The next step is to call NLTK to tokenize the content of the tags: 

In [29]:
# make a blank list for lines
line_tokens = []

# loop over the lines, tokenize their content, append the tokens to the blank list
for lg in lgs:
    tokens = nltk.word_tokenize(lg.text)
    line_tokens.append(tokens)

line_tokens[0]

["''",
 "'Tuque",
 'prior',
 ',',
 'tu',
 'parce',
 'genus',
 'qui',
 'ducis',
 'Olympo',
 ',',
 'Projice',
 'tela',
 'manu',
 'sanguis',
 'meus',
 "'"]

In [30]:
word_of_interest = 'Apollo'

Store our contextual parameters and loop over token list: 

In [31]:
# make a blank list to store results
contexts_of_word_of_interest = []

# store context paramater
context = 1

# loop over line_tokens list, retrieve the index and the value of each iteration of word_of_interest
for num, line in enumerate(line_tokens, start=0):
    if line.count(word_of_interest)>0:
        # append the contextualized index according to the context parameters
        start = num - context
        # add one to the top because Python slicing is exclusive on the top end and inclusive on the bottom.
        end = num + context + 1
        line_tokens[start:end]
        contexts_of_word_of_interest.append(line_tokens[start:end])

We now have a list of lists, which can be confusing. Each item in the list contexts_of_word_of_interest represents a new context, each instance in which the word 'Apollo' shows up in our text. And for each context, we have a series of line groupings. So the center of the context contains the line group in which "Apollo" occurs, and we also get a window of the text with a specified number of line groupings on either side. For ease of reading, the following print statement using '======' is helpful for dividing the output. 

In [32]:
for line in contexts_of_word_of_interest:
    print('======')
    print(line)

[['Achilles', "'", 'wrath', ',', 'to', 'Greece', 'the', 'direful', 'spring', 'Of', 'woes', 'unnumber', "'d", ',', 'heavenly', 'goddess', ',', 'sing', '!', 'That', 'wrath', 'which', 'hurl', "'d", 'to', 'Pluto', "'s", 'gloomy', 'reign', 'The', 'souls', 'of', 'mighty', 'chiefs', 'untimely', 'slain', ';', 'Whose', 'limbs', 'unburied', 'on', 'the', 'naked', 'shore', ',', 'Devouring', 'dogs', 'and', 'hungry', 'vultures', 'tore.Vultures', ':', 'Pope', 'is', 'more', 'accurate', 'than', 'the', 'poet', 'he', 'translates', ',', 'for', 'Homer', 'writes', '``', 'a', 'prey', 'to', 'dogs', 'and', 'to', 'all', 'kinds', 'of', 'birds', '.', 'But', 'all', 'kinds', 'of', 'birds', 'are', 'not', 'carnivorous', '.', 'Since', 'great', 'Achilles', 'and', 'Atrides', 'strove', ',', 'Such', 'was', 'the', 'sovereign', 'doom', ',', 'and', 'such', 'the', 'will', 'of', 'Jove', '!', '—i.e', '.', 'during', 'the', 'whole', 'time', 'of', 'their', 'striving', 'the', 'will', 'of', 'Jove', 'was', 'being', 'gradually', 'acco

Something like this can be useful for pulling apart the text into smaller units for analysis, using the power of TEI to get a closer look at elements of the text than might otherwise be legible to Python.
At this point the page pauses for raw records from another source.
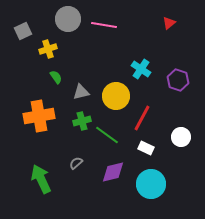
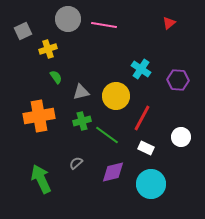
purple hexagon: rotated 15 degrees counterclockwise
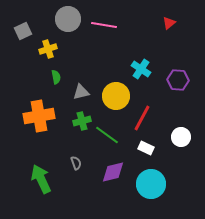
green semicircle: rotated 24 degrees clockwise
gray semicircle: rotated 112 degrees clockwise
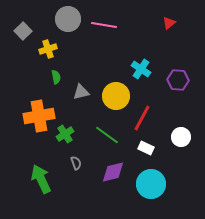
gray square: rotated 18 degrees counterclockwise
green cross: moved 17 px left, 13 px down; rotated 18 degrees counterclockwise
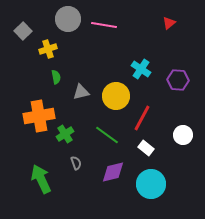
white circle: moved 2 px right, 2 px up
white rectangle: rotated 14 degrees clockwise
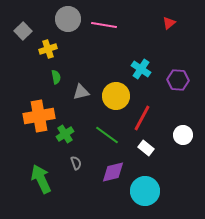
cyan circle: moved 6 px left, 7 px down
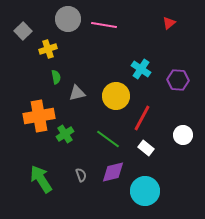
gray triangle: moved 4 px left, 1 px down
green line: moved 1 px right, 4 px down
gray semicircle: moved 5 px right, 12 px down
green arrow: rotated 8 degrees counterclockwise
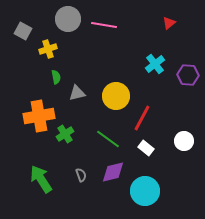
gray square: rotated 18 degrees counterclockwise
cyan cross: moved 14 px right, 5 px up; rotated 18 degrees clockwise
purple hexagon: moved 10 px right, 5 px up
white circle: moved 1 px right, 6 px down
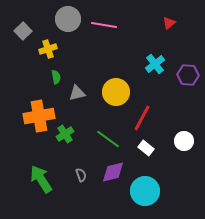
gray square: rotated 18 degrees clockwise
yellow circle: moved 4 px up
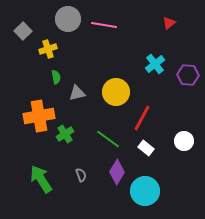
purple diamond: moved 4 px right; rotated 45 degrees counterclockwise
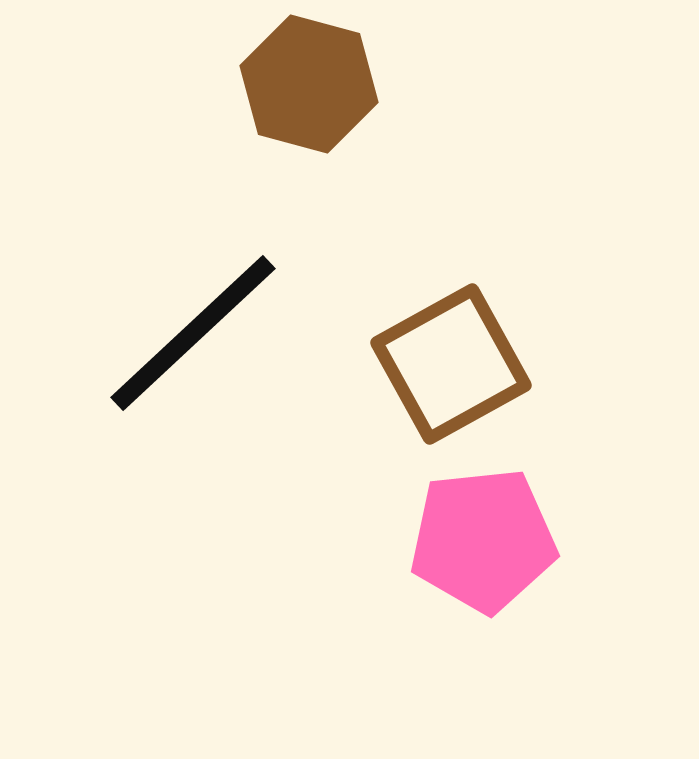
It can also be useful for facilitating levels of reading that don't easily correspond to structural elements already represented in the text. We covered in other chapters how you might divide a text into equal units or chapters based on chapter headings. Methods like this can help you get a rough cut of "passages that might be relevant to the study of the character Apollo" by using the affordances of TEI.